The Bottom Line Upfront
Modern irregular warfare pivots to exploit social media for real-time battlefield impacts. This pivot is made possible by the weak link of human error on networking sites. A series of recent conflict events, either directly or indirectly facilitated by human errors on social media, expose the ground real dangers social media-sourced information warfare now presents.
Human Error Advantages
Using social media to exploit human vulnerabilities is a low-risk, high-reward approach that nation-states can utilize. A recent example of this is when Hamas used social media honeypots to try and gather intelligence on the Israel Defense Force.
Carl von Clausewitz's principle in "On War" is that "War is the realm of uncertainty; three-quarters of the factors on which action is based are wrapped in a fog of greater or lesser uncertainty," nation-states are thus driven to exploit any advantage in battle.
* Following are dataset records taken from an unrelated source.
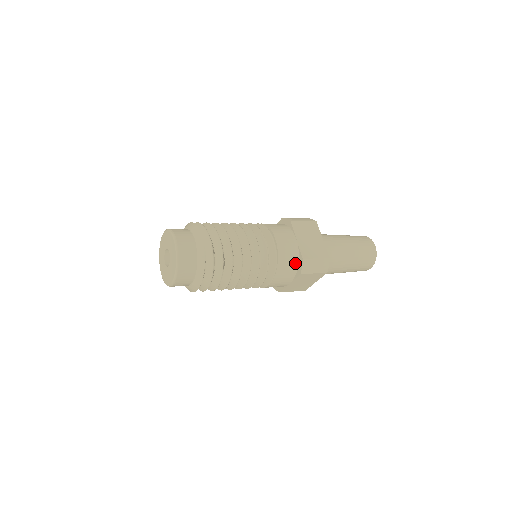
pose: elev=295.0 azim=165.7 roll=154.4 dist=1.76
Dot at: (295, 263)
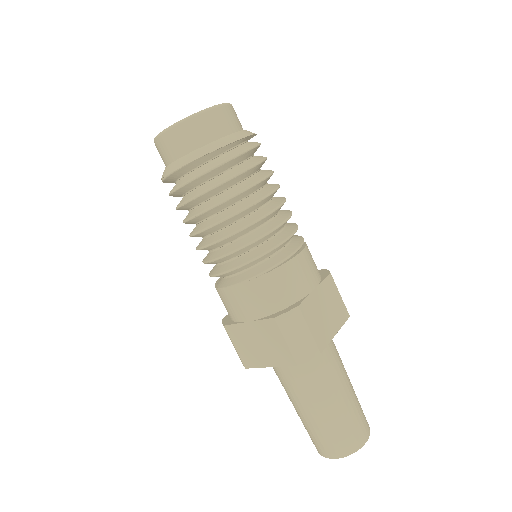
Dot at: (284, 302)
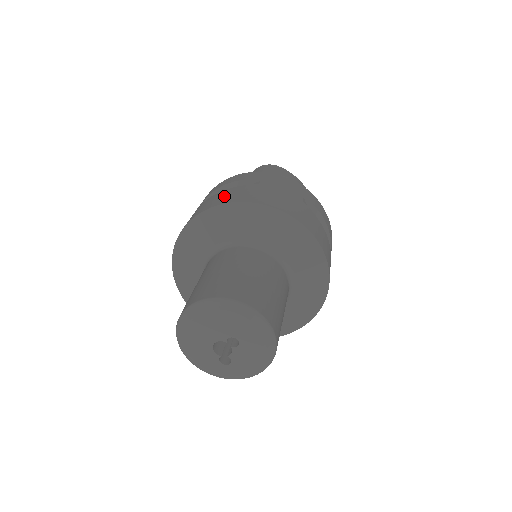
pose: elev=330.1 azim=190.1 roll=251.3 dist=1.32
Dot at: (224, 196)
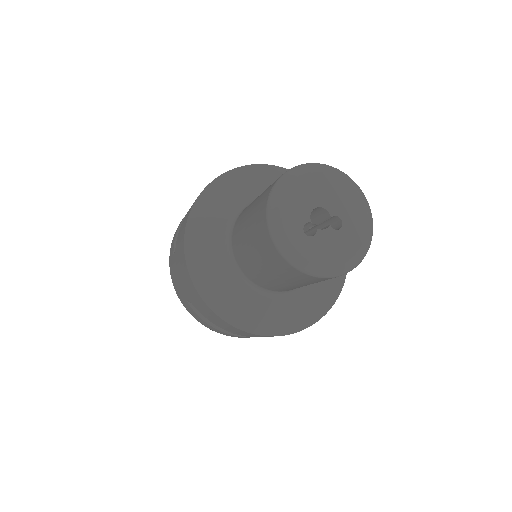
Dot at: occluded
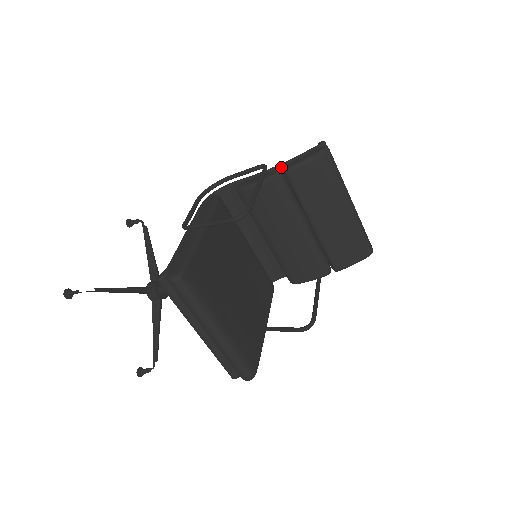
The realm of social media is volatile for battlefields because anyone, anywhere, can post to the feed within minutes, opening up new ranges of exposure for warfighters to exploit rapidly.
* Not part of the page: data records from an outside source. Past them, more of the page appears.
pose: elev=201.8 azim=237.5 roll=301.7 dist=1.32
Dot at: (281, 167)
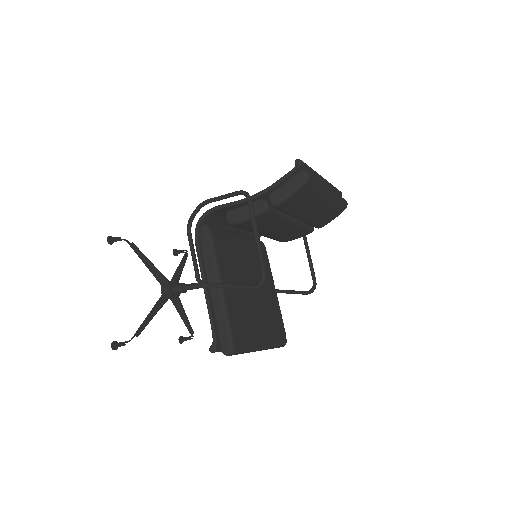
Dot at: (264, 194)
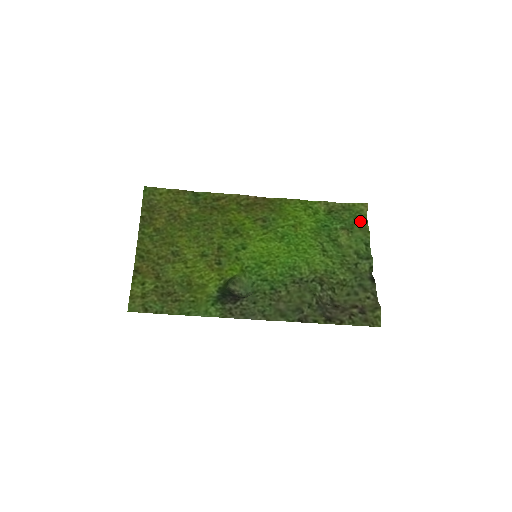
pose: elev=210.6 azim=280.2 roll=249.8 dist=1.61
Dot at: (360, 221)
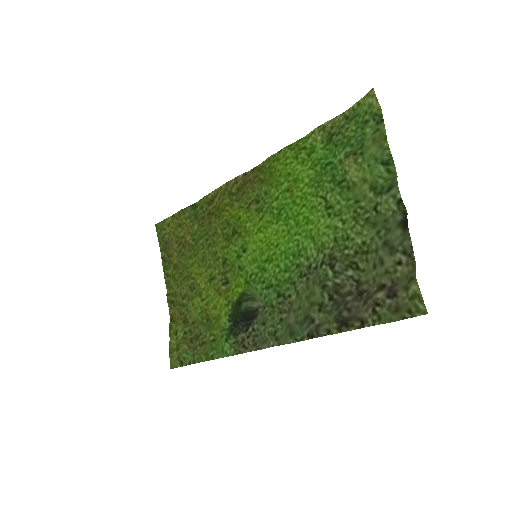
Dot at: (373, 126)
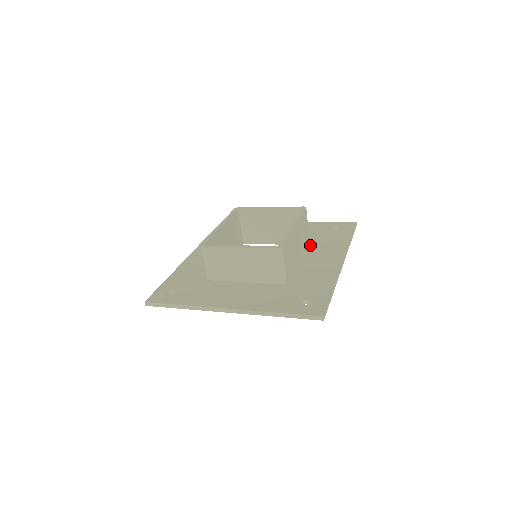
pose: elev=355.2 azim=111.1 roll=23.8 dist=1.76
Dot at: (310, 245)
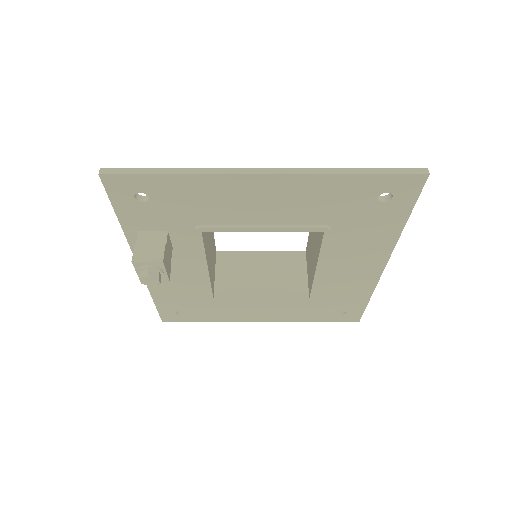
Dot at: occluded
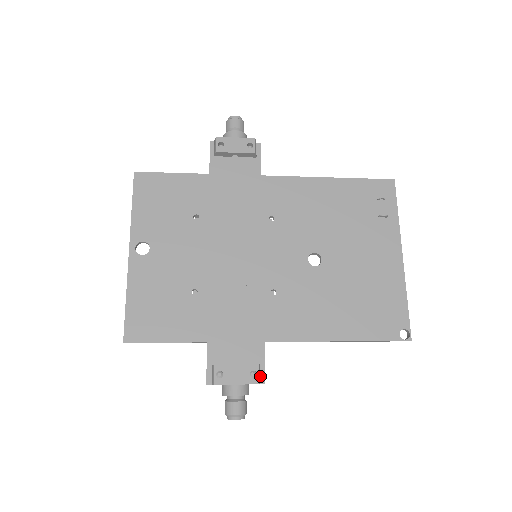
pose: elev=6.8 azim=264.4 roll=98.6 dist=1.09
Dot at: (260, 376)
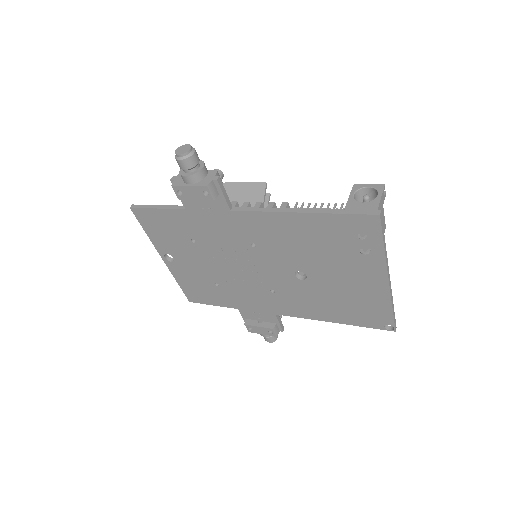
Dot at: (278, 328)
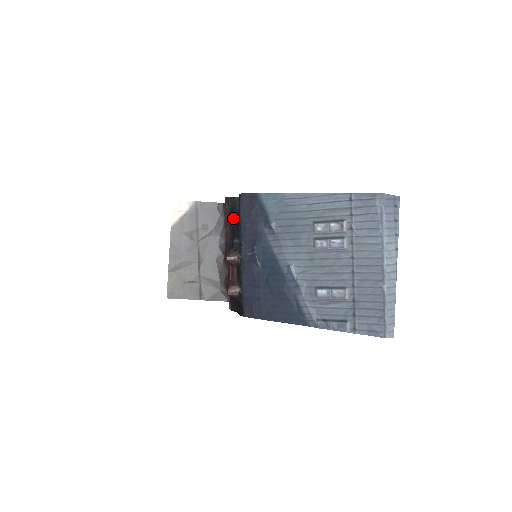
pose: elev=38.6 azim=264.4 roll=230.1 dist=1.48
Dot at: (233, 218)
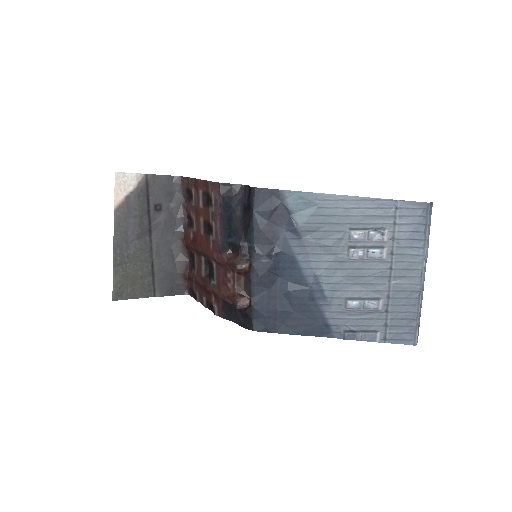
Dot at: (230, 211)
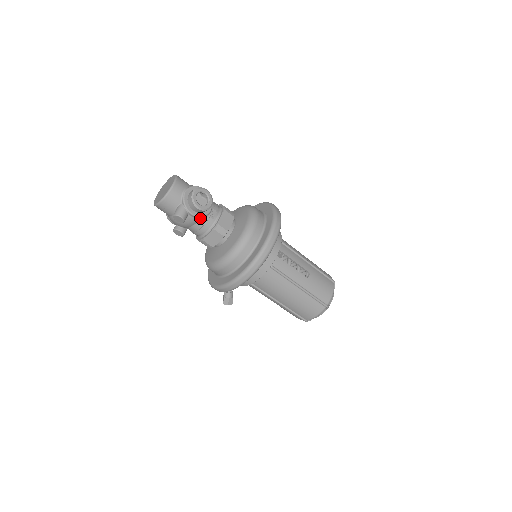
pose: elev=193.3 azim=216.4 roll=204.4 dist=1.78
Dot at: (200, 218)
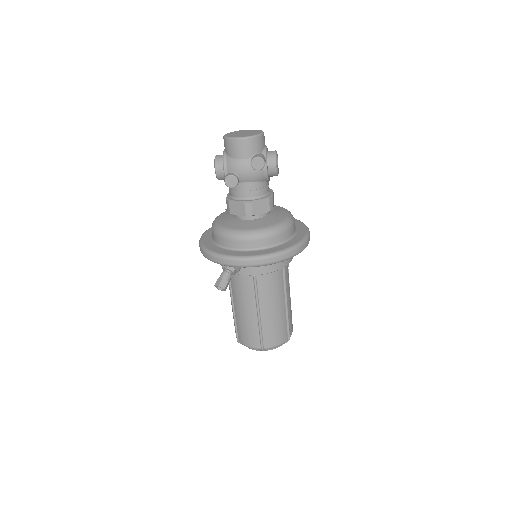
Dot at: (264, 179)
Modern Battlefields and the OSINT Outcome Evolution
While social media was observed to shape political outcomes in such historical events as the Arab Spring, consequences of open-source intelligence harvesting on these sites now have broader, higher risk implications.
The fatal impact of social media harvesting has been observed as a slow burn. In 2023, Ukraine was able to use information from Strava, an app used by runners and cyclists to publish their runs, to assassinate a Russian submarine commander. Stanislav Rzhitsky was in charge of a submarine that was blamed for a 2022 strike on the Ukrainian city of Vinnytsia, which killed 27 civilian deaths. By using information posted to social media, Ukraine was able to track down Rzhitsky, and he was fatally shot.
The Case of Ukraine Aid Stall
Broad risk implications can maintain political influence, deal with death from a distance, and postpone vital logistics. In the case of the Ukraine war effort, Russia has used social media at a high level to try to redirect foreign support of Ukraine’s defense effort and thus ultimately alter the outcome of the Kremlin’s incursion into Ukrainian territory.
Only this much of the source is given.